Mildred and Morris Brasovankin have been married for 56 years. They raised four children in their Philadelphia home. When they finally settled into retirement, they thought their child-rearing days were over.
But trouble came after their fourth grandchild, Steven, was born in 2001. The Brasovankins' son said he couldn't care for the child, who had developmental problems, including hyperactivity. Family members said Steven's mother was a crack addict. Soon, the Brasovankins found themselves raising a child.
"I'm not saying that at times it's not a little hard. It is," Mildred said. "But we're a team. We work together, but what I can't do Morris can do."
But, the Brasovankins' case is particularly intriguing because in March a judge ruled that Steven should be with a foster family, overruling a Philadelphia Department of Human Services decision.
The judge cited the boy's rambunctious behavior in court — he was running all over the room — and said the grandparents could not physically meet his needs. Steven, now 5 years old, was removed from the Brasovankins' home and placed with foster parents.
This case is just one example of how some officials are questioning when a person is too old to parent. Morris will turn 89 this month and Mildred is almost 86.
Keenly aware of their ages, the Brasovankins said they know they will not live forever. Many of their friends died years ago.

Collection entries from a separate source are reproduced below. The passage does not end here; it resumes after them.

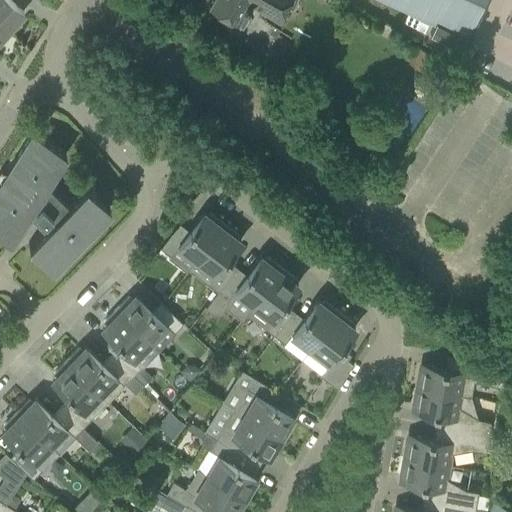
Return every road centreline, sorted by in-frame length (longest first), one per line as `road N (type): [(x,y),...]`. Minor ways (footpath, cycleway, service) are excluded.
road 1 (residential): [(144,180),(178,165),(207,179),(376,303),(388,338),(381,354)]
road 2 (residential): [(144,180),(146,201),(130,229),(0,365)]
road 3 (residential): [(281,511),(381,354)]
road 4 (residential): [(381,354),(385,390),(364,511)]
road 5 (residential): [(55,84),(144,180)]
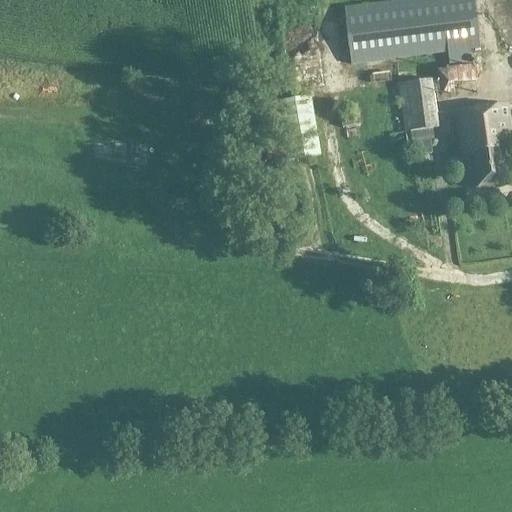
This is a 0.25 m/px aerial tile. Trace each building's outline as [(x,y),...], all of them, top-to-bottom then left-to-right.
[(481,50),(475,0),(409,0),(344,8),(351,65),(448,54),(450,70),(472,67),(471,51),(481,50)] [(442,97),(482,95),(481,74),(441,76),(442,97)] [(400,85),(406,133),(438,128),(431,80),(400,85)] [(288,161),(321,156),(311,96),(278,102),(288,161)] [(511,139),(507,105),(456,112),(462,161),(467,161),(471,189),(511,183),(511,178),(509,155),(511,154),(511,139)] [(97,149),(98,169),(81,169),(81,175),(151,172),(150,147),(97,149)] [(206,225),(203,169),(180,171),(184,226),(206,225)] [(228,204),(231,217),(252,213),(249,200),(228,204)]
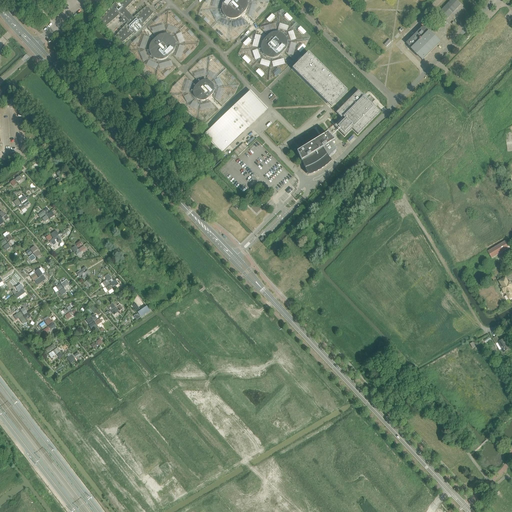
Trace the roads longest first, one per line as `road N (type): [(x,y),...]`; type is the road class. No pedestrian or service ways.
road 1 (tertiary): [(446,486),(259,285)]
road 2 (tertiary): [(232,257),(64,77)]
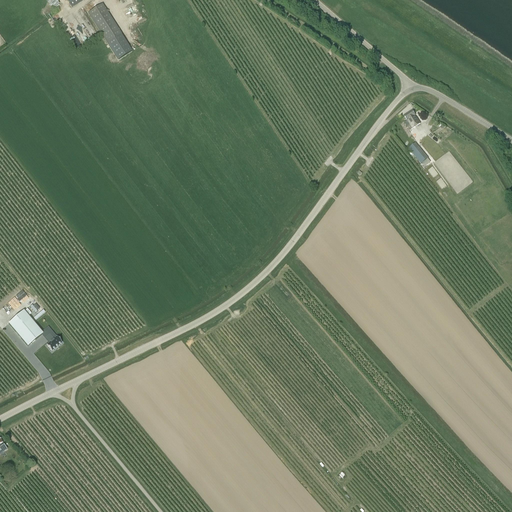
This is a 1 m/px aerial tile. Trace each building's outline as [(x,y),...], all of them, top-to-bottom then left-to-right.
[(56,0),(45,0),(51,9),(59,5),(56,0)] [(66,0),(72,8),(84,0),(66,0)] [(107,44),(118,61),(132,52),(102,5),(88,14),(103,37),(107,44)] [(132,10),(136,21),(141,19),(138,8),(132,10)] [(92,38),(97,34),(86,20),(81,24),(92,38)] [(412,111),(404,116),(409,125),(411,129),(420,124),(417,119),(412,111)] [(423,128),(411,135),(416,143),(428,136),(423,128)] [(415,144),(409,149),(422,165),(428,159),(415,144)] [(34,303),(29,306),(36,314),(38,312),(37,311),(39,309),(34,303)] [(3,305),(0,307),(0,313),(5,319),(12,313),(3,305)] [(9,323),(9,324),(27,347),(44,334),(25,311),(9,323)] [(42,312),(34,318),(36,320),(44,314),(42,312)] [(50,336),(54,333),(51,330),(55,327),(47,318),(40,323),(50,336)] [(50,343),(47,346),(52,352),(62,343),(57,337),(54,340),(50,335),(46,338),(50,343)]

But, they plan to stick around as long as possible to raise their grandson.
Even though the Brasovankins admit they are unable to run after Steven or lift him into a park swing or shopping cart without help from strangers, the couple argue love should triumph over longevity in the fight for Steven.
There are more than 4 million children in the United States today being cared for by more than 2 million grandparents who are taking up the slack left by parents who can't take care of their kids for reasons ranging from drug addictions to prison sentences, and most recently, military deployments.
Child-care experts agreed children usually would be better off with a family member than with a foster family.
"Even in the worst, most difficult situations, a child still yearns to be with the individuals that they're connected to, that they're related to," said Kimberly Williams of New York University's Studies Center.
Elder-care advocates agree, but urge grandparents to act with their heads, not with their hearts.
"We encourage them to have the courage to say, 'No, this isn't something I can do,' and maybe they can be involved on some other level. But if a relative caregiver is willing to take it on, we think that is the best situation for the child," said Maggie Biscarr of AARP.
(You can visit the AARP Web site for more resources for parenting grandparents.)
The Brasovankins continue their custody fight for Steven, insisting he belongs with his own family, not a foster one.
"They did a rotten thing to this child," Mildred said. "This child has been through enough in his life. I hope that from us he'll have some good memories and as long as it's possible we'll take care of him."
Next month, a family court judge will hear the case and decide whether to return Steven to his grandparents or keep him in a foster home with younger, but unfamiliar, caregivers.